The NSF is an independent federal agency that promotes science through research and education programs. It is housed at 4121 and 4201 Wilson Blvd., but the leases there are expiring. The agency is an attractive employer for local municipalities because, in addition to its own employees, it draws more than 60,000 visitors every year, many of them serving on scientific review panels.

City officials in Alexandria, fresh off a more than year-long failed effort to try to coax the Corcoran Gallery of Art out of the District, are pursuing the agency aggressively, and have pinned their hopes on two sites near the Eisenhower Avenue Metro station, east of Telegraph Road.

The first site is a 7 million-square-foot town center project being built by developer Hoffman Co. that would put the NSF next to an AMC movie theater on a site that is currently a parking lot. The other is a mixed-use project by JM Zell Partners on John Carlyle Street called Carlyle Plaza.

“I think we would be extremely thrilled to have NSF at either site,” said Farroll Hamer, Alexandria’s director of planning. The sites “are both at the Metro station, they have a lot amenities, they have great places to eat.”

If Alexandria is able to draw the NSF, it could amount to an employment boom for the area reminiscent of when the Patent and Trademark Office relocated more than 7,000 employees from Crystal City there in 2005. Alexandria Mayor William D. Euille issued a statement through the Alexandria Economic Development Partnership saying the NSF’s relocation would “be a major economic engine for the city of Alexandria, its residents and businesses.”

——

§ **Parts of the exercise**:
(1) Translate this sentence from the NSF article into Spanish: "The other is a mixed-use project by JM Zell Partners on John Carlyle Street called Carlyle Plaza."
(2) Reproduce the NSF article between "City officials in" and "of Telegraph Road.", inclusive, and swap "Telegraph Road" for "Duke Street".

——

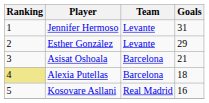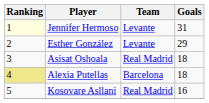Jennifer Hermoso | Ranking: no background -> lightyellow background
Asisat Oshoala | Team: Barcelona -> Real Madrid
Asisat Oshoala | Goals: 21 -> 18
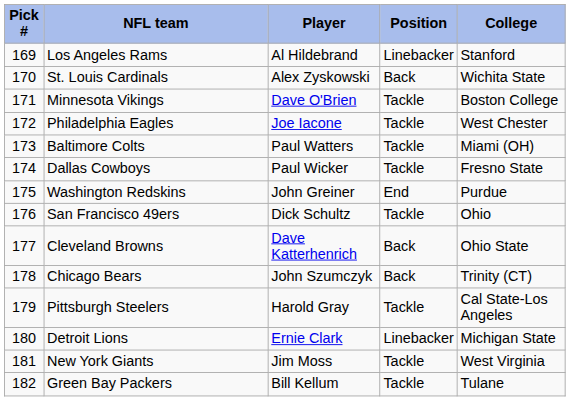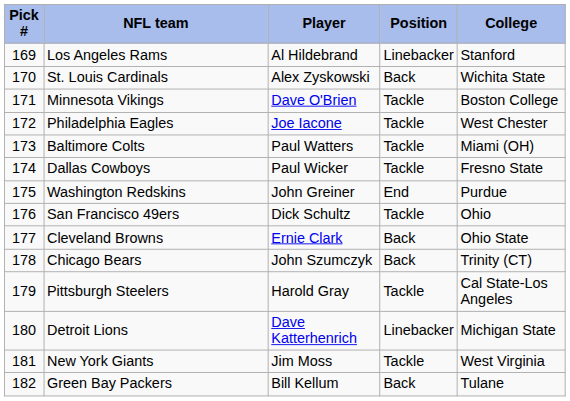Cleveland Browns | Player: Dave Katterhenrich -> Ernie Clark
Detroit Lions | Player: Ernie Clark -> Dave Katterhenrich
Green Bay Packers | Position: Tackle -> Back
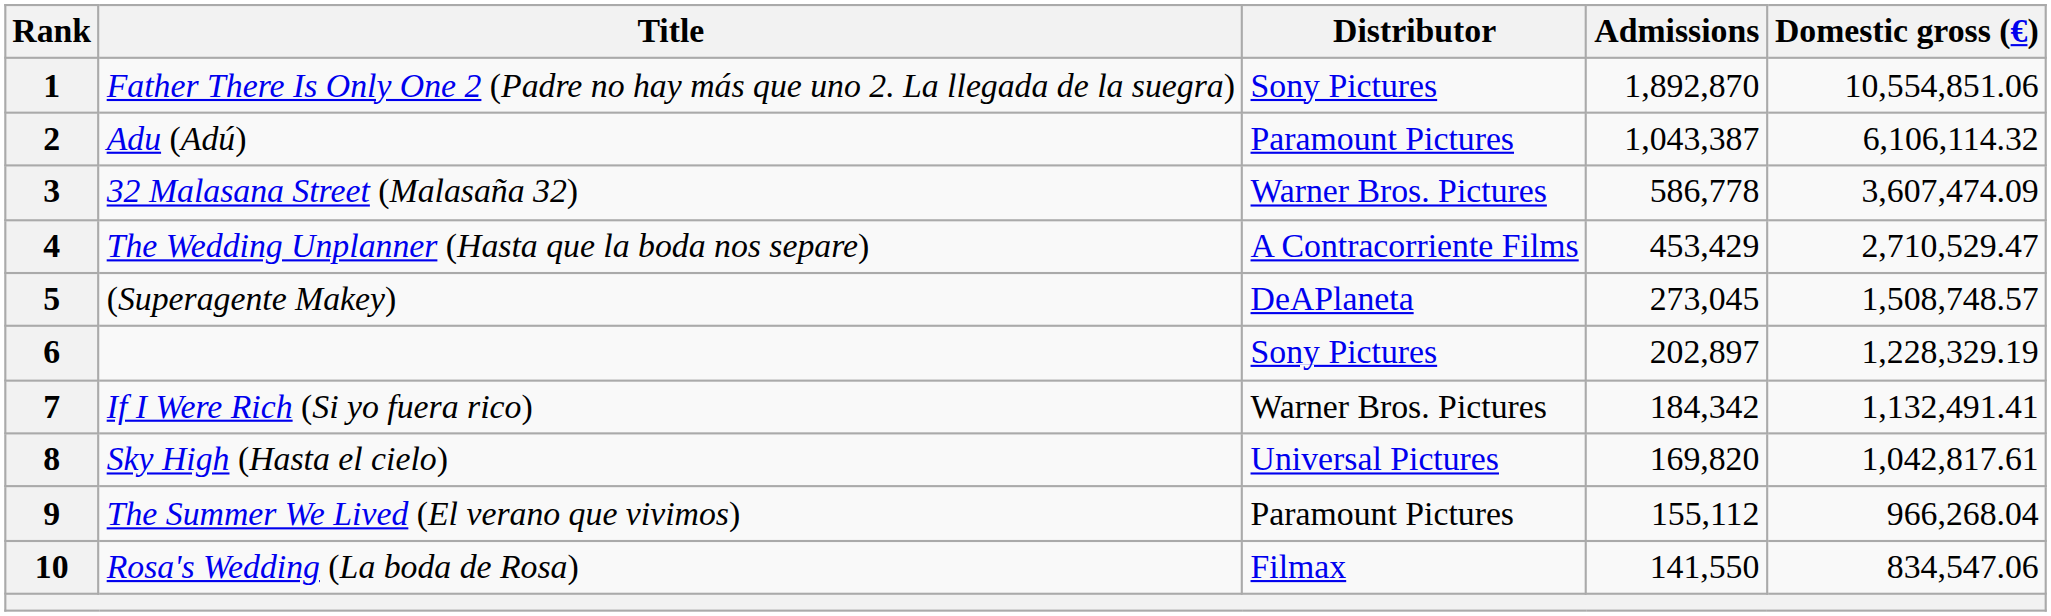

——

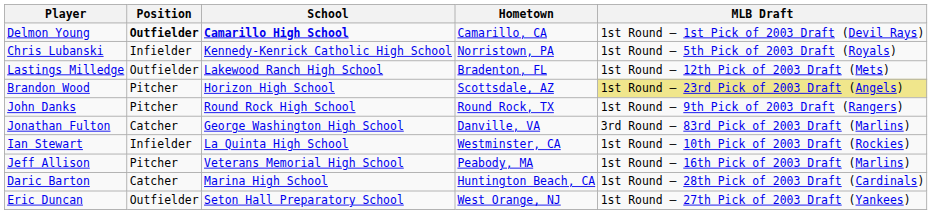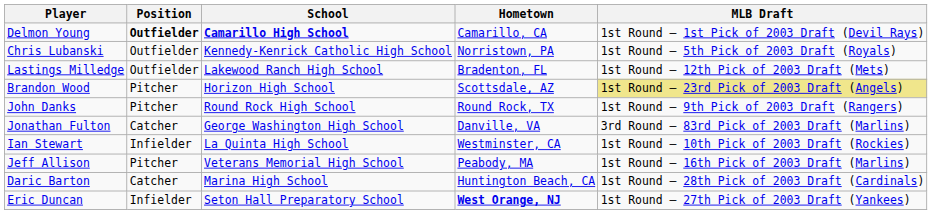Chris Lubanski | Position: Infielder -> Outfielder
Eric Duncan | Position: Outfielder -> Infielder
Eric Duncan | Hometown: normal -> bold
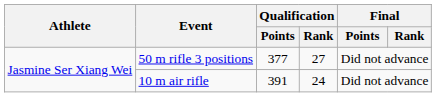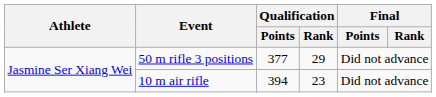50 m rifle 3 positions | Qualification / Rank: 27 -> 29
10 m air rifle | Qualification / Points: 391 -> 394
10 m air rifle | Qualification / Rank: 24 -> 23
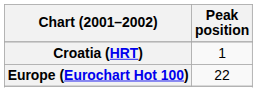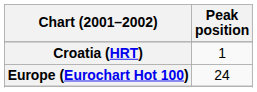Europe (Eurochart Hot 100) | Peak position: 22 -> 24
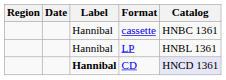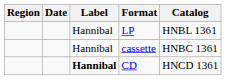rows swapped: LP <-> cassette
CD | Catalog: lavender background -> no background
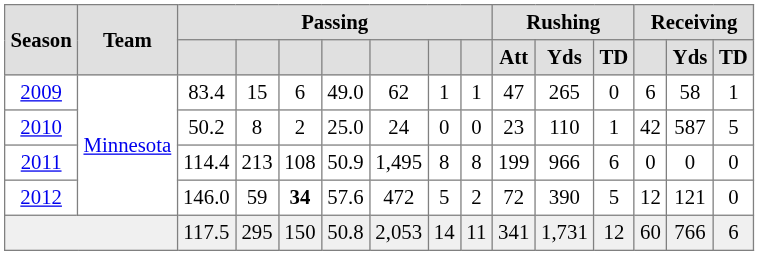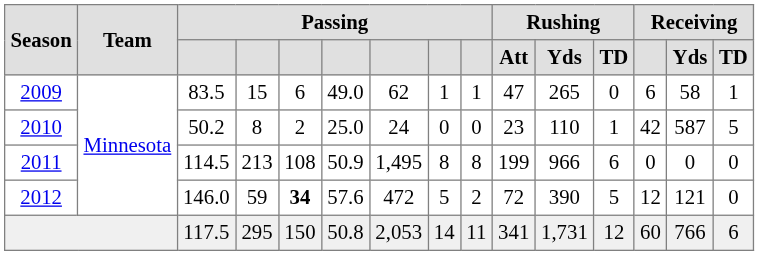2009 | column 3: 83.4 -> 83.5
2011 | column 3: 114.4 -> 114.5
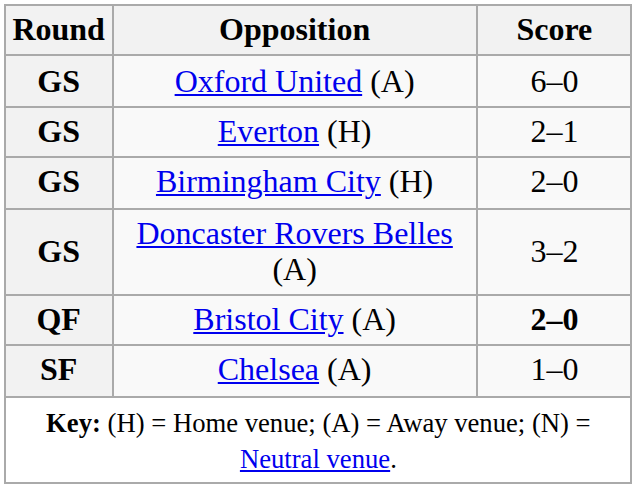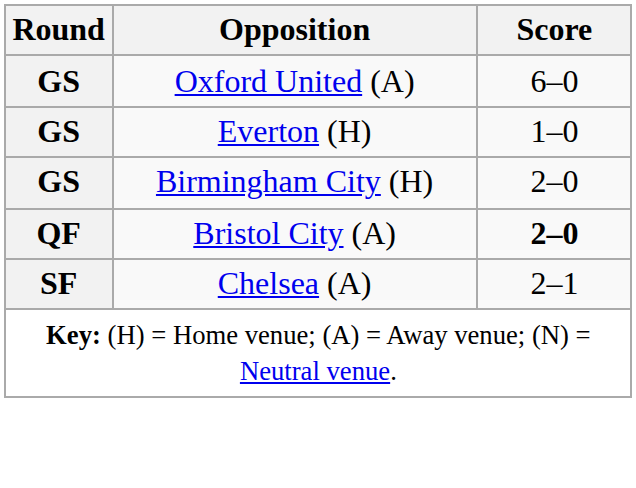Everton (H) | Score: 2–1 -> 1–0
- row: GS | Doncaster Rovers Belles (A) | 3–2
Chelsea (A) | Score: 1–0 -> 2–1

——

§ **Written responses**:
(1) El otro es un proyecto de uso mixto de JM Zell Partners en John Carlyle Street llamado Carlyle Plaza.

(2)
City officials in Alexandria, fresh off a more than year-long failed effort to try to coax the Corcoran Gallery of Art out of the District, are pursuing the agency aggressively, and have pinned their hopes on two sites near the Eisenhower Avenue Metro station, east of Duke Street.